The stepson claimed to have an interest in the property. This arose from promises his father made to him and his sister before his death. Allegedly, their father assured them clearly and explicitly that they would each have a quarter share in the property. On that basis, it was argued that the stepmother owned the property on implied or constructive trust for the benefit of the four children equally.

In ruling on the matter, the First-tier Tribunal (FTT) noted that all involved in the case had given honest evidence. However, in the absence of any documentary record of what had been agreed, there was a difference of opinion as to what the father had promised before his death. In particular, there was no consideration in family discussions of what might happen if the stepmother intended to relocate in the future.
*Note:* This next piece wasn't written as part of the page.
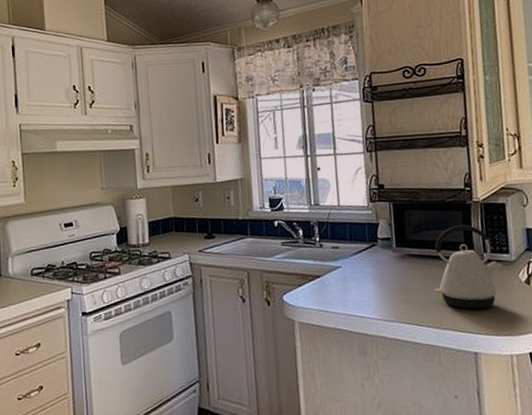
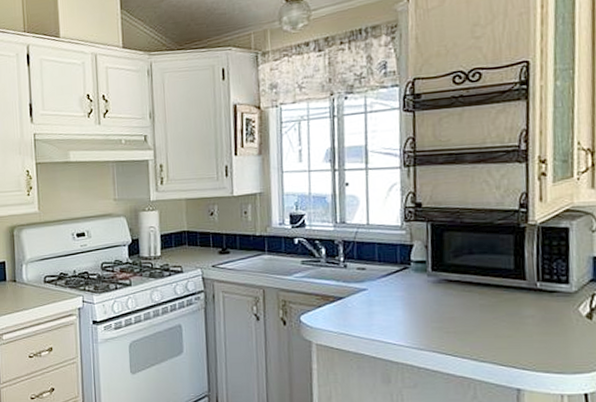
kettle: present [434,225,503,309] -> none [474,250,560,342]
The stepmother accepted that she had committed herself to leaving her estate to her children and stepchildren equally. She insisted, however, that it had never been agreed that any of them would be entitled to anything prior to her death. Her home was her financial security. Whilst she remained alive, it was hers absolutely and she did not hold it in trust for anyone.

In directing the Chief Land Registrar to cancel the stepson’s application, the FTT noted that the father’s alleged promises were not reflected in his and his widow’s mirror wills. These state that they left everything to each other. Even if the stepson’s recollection of the promises were correct, he had not relied on them to his detriment. They were thus unenforceable and did not give rise to a trust.